───── Available data

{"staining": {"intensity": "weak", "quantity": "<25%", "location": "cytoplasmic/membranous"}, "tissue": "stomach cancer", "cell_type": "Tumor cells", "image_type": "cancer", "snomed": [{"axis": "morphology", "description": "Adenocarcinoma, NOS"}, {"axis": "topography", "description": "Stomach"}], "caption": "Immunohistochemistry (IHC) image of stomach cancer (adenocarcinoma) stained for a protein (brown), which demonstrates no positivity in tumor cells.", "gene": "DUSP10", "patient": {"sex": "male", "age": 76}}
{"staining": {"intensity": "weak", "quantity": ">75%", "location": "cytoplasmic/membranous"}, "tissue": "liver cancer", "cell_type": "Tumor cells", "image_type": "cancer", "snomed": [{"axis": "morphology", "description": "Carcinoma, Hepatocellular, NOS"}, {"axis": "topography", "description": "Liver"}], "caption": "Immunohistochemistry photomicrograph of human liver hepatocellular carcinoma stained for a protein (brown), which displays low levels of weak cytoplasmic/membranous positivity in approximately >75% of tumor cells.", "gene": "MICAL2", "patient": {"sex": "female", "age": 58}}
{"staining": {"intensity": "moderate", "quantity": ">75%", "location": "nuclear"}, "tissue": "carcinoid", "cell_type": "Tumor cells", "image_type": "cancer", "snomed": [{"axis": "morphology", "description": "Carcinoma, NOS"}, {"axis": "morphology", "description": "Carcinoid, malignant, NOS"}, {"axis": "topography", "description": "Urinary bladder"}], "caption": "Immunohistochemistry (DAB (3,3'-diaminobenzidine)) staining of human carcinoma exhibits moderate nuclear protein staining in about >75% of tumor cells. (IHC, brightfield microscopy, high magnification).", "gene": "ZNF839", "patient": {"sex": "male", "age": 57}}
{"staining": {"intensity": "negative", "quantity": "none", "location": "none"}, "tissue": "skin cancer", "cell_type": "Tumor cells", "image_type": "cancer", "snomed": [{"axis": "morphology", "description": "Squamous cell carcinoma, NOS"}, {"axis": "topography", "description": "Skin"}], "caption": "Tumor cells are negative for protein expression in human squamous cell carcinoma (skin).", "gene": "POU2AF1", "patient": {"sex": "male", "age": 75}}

──────────

● **What to work on**: Restate the data word for word, leaving nothing out.

● **Result of the exercise**:
{"staining": {"intensity": "weak", "quantity": "<25%", "location": "cytoplasmic/membranous"}, "tissue": "stomach cancer", "cell_type": "Tumor cells", "image_type": "cancer", "snomed": [{"axis": "morphology", "description": "Adenocarcinoma, NOS"}, {"axis": "topography", "description": "Stomach"}], "caption": "Immunohistochemistry (IHC) image of stomach cancer (adenocarcinoma) stained for a protein (brown), which demonstrates no positivity in tumor cells.", "gene": "DUSP10", "patient": {"sex": "male", "age": 76}}
{"staining": {"intensity": "weak", "quantity": ">75%", "location": "cytoplasmic/membranous"}, "tissue": "liver cancer", "cell_type": "Tumor cells", "image_type": "cancer", "snomed": [{"axis": "morphology", "description": "Carcinoma, Hepatocellular, NOS"}, {"axis": "topography", "description": "Liver"}], "caption": "Immunohistochemistry photomicrograph of human liver hepatocellular carcinoma stained for a protein (brown), which displays low levels of weak cytoplasmic/membranous positivity in approximately >75% of tumor cells.", "gene": "MICAL2", "patient": {"sex": "female", "age": 58}}
{"staining": {"intensity": "moderate", "quantity": ">75%", "location": "nuclear"}, "tissue": "carcinoid", "cell_type": "Tumor cells", "image_type": "cancer", "snomed": [{"axis": "morphology", "description": "Carcinoma, NOS"}, {"axis": "morphology", "description": "Carcinoid, malignant, NOS"}, {"axis": "topography", "description": "Urinary bladder"}], "caption": "Immunohistochemistry (DAB (3,3'-diaminobenzidine)) staining of human carcinoma exhibits moderate nuclear protein staining in about >75% of tumor cells. (IHC, brightfield microscopy, high magnification).", "gene": "ZNF839", "patient": {"sex": "male", "age": 57}}
{"staining": {"intensity": "negative", "quantity": "none", "location": "none"}, "tissue": "skin cancer", "cell_type": "Tumor cells", "image_type": "cancer", "snomed": [{"axis": "morphology", "description": "Squamous cell carcinoma, NOS"}, {"axis": "topography", "description": "Skin"}], "caption": "Tumor cells are negative for protein expression in human squamous cell carcinoma (skin).", "gene": "POU2AF1", "patient": {"sex": "male", "age": 75}}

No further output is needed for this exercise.